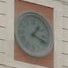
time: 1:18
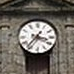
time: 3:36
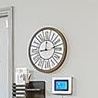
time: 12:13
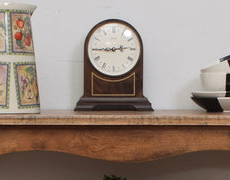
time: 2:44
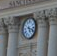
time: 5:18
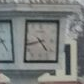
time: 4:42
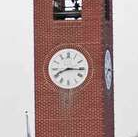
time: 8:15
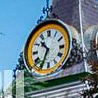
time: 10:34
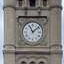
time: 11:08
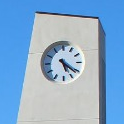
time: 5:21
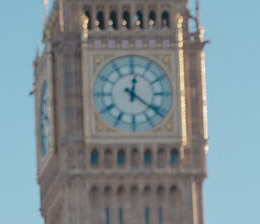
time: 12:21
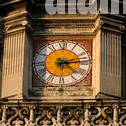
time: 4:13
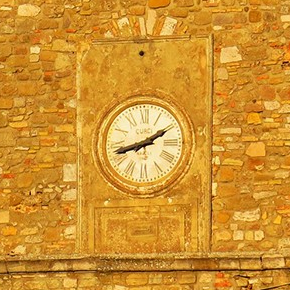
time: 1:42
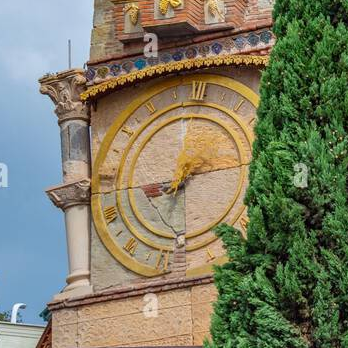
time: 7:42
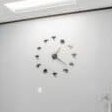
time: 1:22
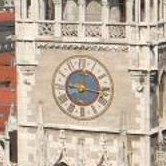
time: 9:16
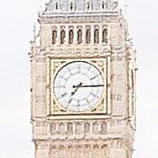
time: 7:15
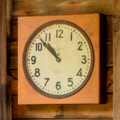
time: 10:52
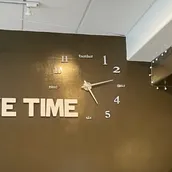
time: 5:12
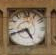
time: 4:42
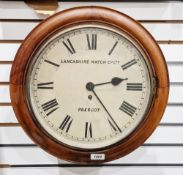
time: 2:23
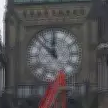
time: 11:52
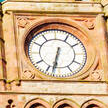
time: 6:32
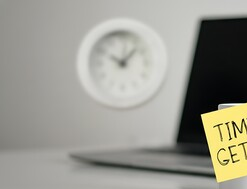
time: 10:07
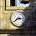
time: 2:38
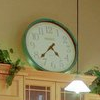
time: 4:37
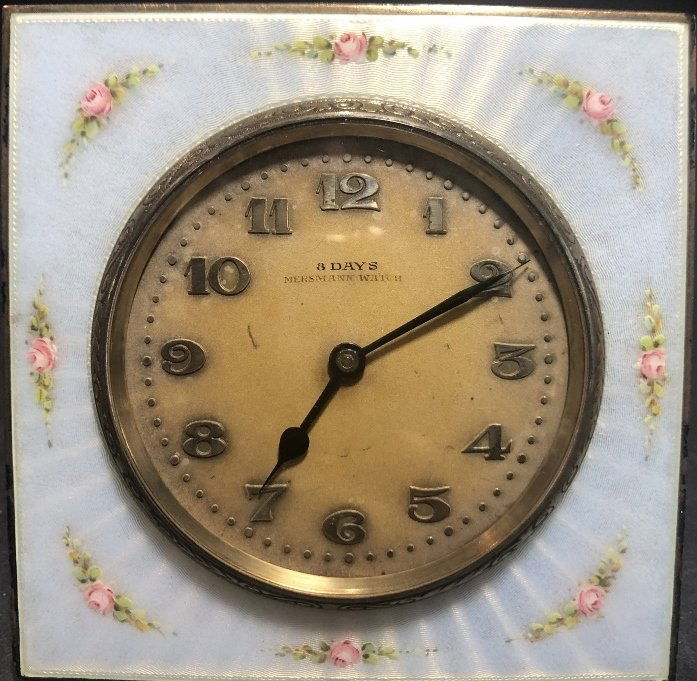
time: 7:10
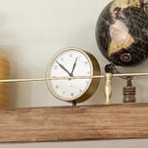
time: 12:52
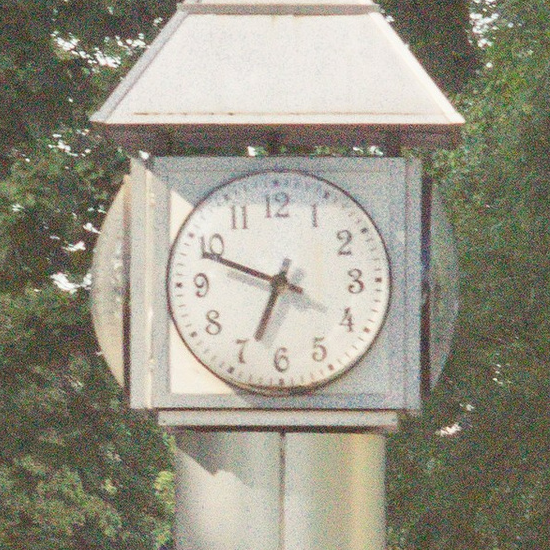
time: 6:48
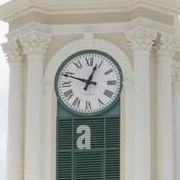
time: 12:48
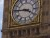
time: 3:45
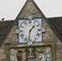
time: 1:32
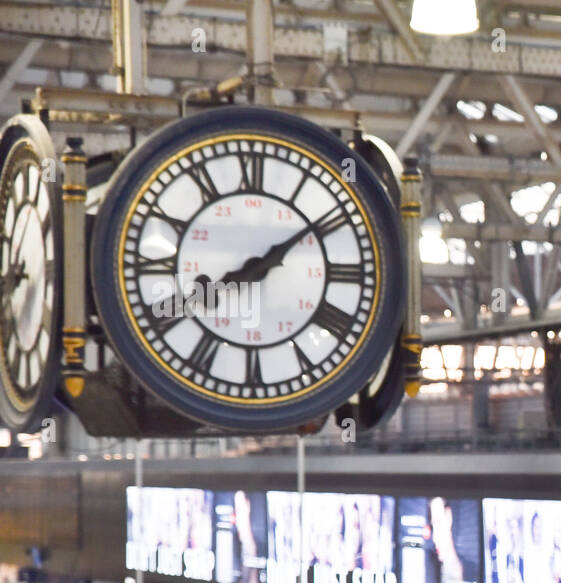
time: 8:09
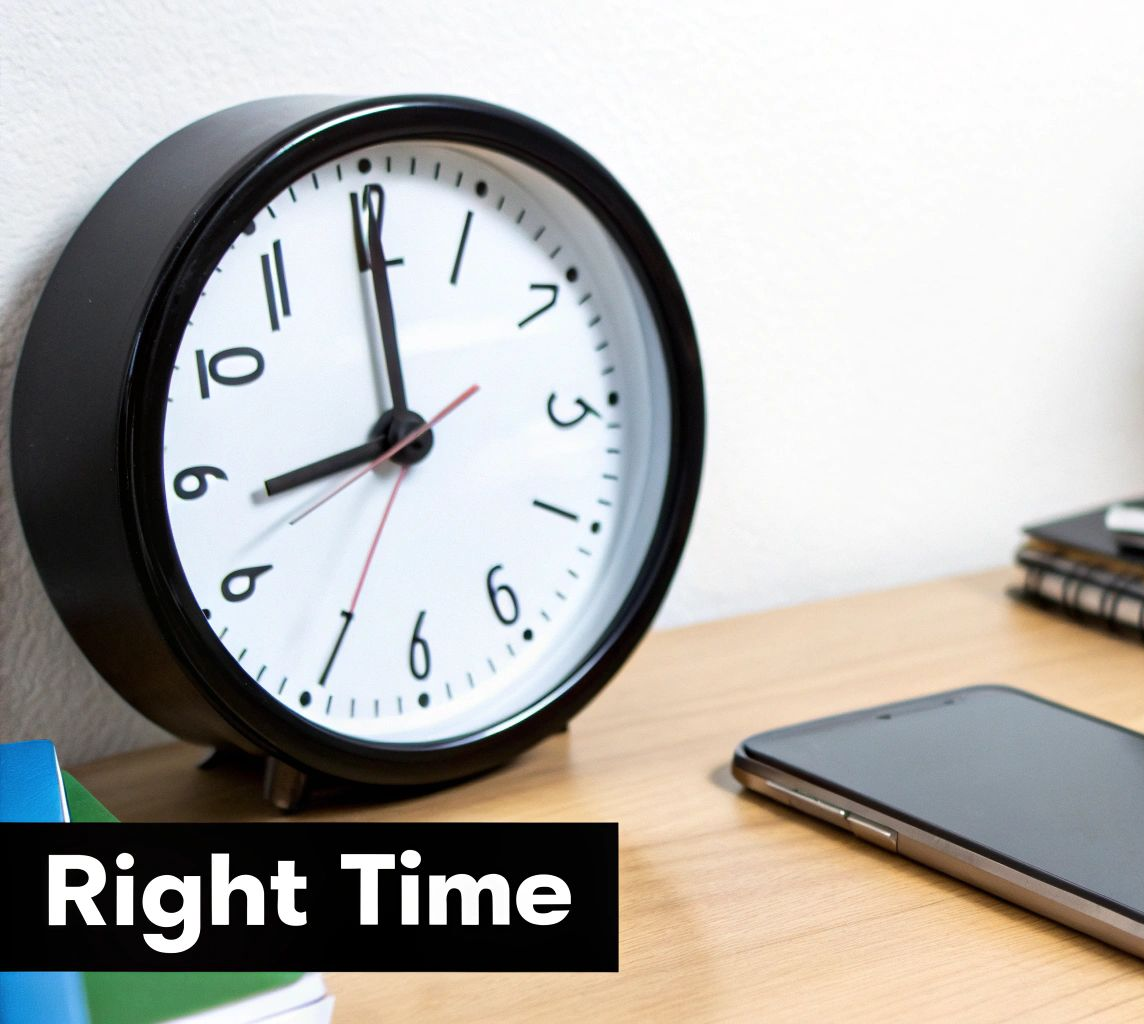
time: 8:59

· · · · · · ·

Exercise instructions: Please copy every one of the lines above word for word, leaving out the pictures.

Result of the exercise:
time: 1:18
time: 3:36
time: 12:13
time: 2:44
time: 5:18
time: 4:42
time: 8:15
time: 10:34
time: 11:08
time: 5:21
time: 12:21
time: 4:13
time: 1:42
time: 7:42
time: 1:22
time: 9:16
time: 7:15
time: 10:52
time: 5:12
time: 4:42
time: 2:23
time: 11:52
time: 6:32
time: 10:07
time: 2:38
time: 4:37
time: 7:10
time: 12:52
time: 6:48
time: 12:48
time: 3:45
time: 1:32
time: 8:09
time: 8:59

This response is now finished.